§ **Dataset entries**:
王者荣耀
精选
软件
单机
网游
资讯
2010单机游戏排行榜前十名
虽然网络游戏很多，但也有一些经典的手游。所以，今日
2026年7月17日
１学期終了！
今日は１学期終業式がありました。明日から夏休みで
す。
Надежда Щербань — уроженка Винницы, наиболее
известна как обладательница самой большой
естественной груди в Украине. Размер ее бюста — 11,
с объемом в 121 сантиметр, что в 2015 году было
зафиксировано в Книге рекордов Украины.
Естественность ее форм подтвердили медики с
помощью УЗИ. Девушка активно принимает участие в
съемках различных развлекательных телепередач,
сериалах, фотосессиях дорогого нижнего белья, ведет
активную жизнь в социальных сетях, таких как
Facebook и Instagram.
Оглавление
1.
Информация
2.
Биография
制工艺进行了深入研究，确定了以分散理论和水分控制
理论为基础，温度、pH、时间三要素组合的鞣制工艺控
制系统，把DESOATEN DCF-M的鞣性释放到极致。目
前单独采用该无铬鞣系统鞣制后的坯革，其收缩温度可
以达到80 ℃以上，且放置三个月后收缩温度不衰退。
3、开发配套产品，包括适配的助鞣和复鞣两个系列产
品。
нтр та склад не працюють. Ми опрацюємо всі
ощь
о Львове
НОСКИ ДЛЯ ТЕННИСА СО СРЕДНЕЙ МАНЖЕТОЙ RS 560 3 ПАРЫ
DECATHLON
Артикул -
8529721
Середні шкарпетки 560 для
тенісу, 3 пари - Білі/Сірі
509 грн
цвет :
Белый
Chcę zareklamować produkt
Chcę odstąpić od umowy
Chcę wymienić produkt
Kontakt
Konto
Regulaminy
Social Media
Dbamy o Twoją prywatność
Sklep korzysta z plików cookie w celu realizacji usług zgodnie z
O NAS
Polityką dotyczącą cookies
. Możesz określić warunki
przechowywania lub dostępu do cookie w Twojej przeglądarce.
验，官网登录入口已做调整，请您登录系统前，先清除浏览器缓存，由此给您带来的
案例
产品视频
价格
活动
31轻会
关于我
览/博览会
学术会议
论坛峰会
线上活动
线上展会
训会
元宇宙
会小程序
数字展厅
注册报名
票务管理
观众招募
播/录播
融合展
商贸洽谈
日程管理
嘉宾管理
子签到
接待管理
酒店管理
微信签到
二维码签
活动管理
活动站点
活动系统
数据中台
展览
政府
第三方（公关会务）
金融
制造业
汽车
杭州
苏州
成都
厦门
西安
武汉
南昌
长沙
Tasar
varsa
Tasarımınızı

§ **What to do**: Reproduce the material above word for word, keeping each line and its order unchanged.

§ **Response to the task**:
王者荣耀
精选
软件
单机
网游
资讯
2010单机游戏排行榜前十名
虽然网络游戏很多，但也有一些经典的手游。所以，今日
2026年7月17日
１学期終了！
今日は１学期終業式がありました。明日から夏休みで
す。
Надежда Щербань — уроженка Винницы, наиболее
известна как обладательница самой большой
естественной груди в Украине. Размер ее бюста — 11,
с объемом в 121 сантиметр, что в 2015 году было
зафиксировано в Книге рекордов Украины.
Естественность ее форм подтвердили медики с
помощью УЗИ. Девушка активно принимает участие в
съемках различных развлекательных телепередач,
сериалах, фотосессиях дорогого нижнего белья, ведет
активную жизнь в социальных сетях, таких как
Facebook и Instagram.
Оглавление
1.
Информация
2.
Биография
制工艺进行了深入研究，确定了以分散理论和水分控制
理论为基础，温度、pH、时间三要素组合的鞣制工艺控
制系统，把DESOATEN DCF-M的鞣性释放到极致。目
前单独采用该无铬鞣系统鞣制后的坯革，其收缩温度可
以达到80 ℃以上，且放置三个月后收缩温度不衰退。
3、开发配套产品，包括适配的助鞣和复鞣两个系列产
品。
нтр та склад не працюють. Ми опрацюємо всі
ощь
о Львове
НОСКИ ДЛЯ ТЕННИСА СО СРЕДНЕЙ МАНЖЕТОЙ RS 560 3 ПАРЫ
DECATHLON
Артикул -
8529721
Середні шкарпетки 560 для
тенісу, 3 пари - Білі/Сірі
509 грн
цвет :
Белый
Chcę zareklamować produkt
Chcę odstąpić od umowy
Chcę wymienić produkt
Kontakt
Konto
Regulaminy
Social Media
Dbamy o Twoją prywatność
Sklep korzysta z plików cookie w celu realizacji usług zgodnie z
O NAS
Polityką dotyczącą cookies
. Możesz określić warunki
przechowywania lub dostępu do cookie w Twojej przeglądarce.
验，官网登录入口已做调整，请您登录系统前，先清除浏览器缓存，由此给您带来的
案例
产品视频
价格
活动
31轻会
关于我
览/博览会
学术会议
论坛峰会
线上活动
线上展会
训会
元宇宙
会小程序
数字展厅
注册报名
票务管理
观众招募
播/录播
融合展
商贸洽谈
日程管理
嘉宾管理
子签到
接待管理
酒店管理
微信签到
二维码签
活动管理
活动站点
活动系统
数据中台
展览
政府
第三方（公关会务）
金融
制造业
汽车
杭州
苏州
成都
厦门
西安
武汉
南昌
长沙
Tasar
varsa
Tasarımınızı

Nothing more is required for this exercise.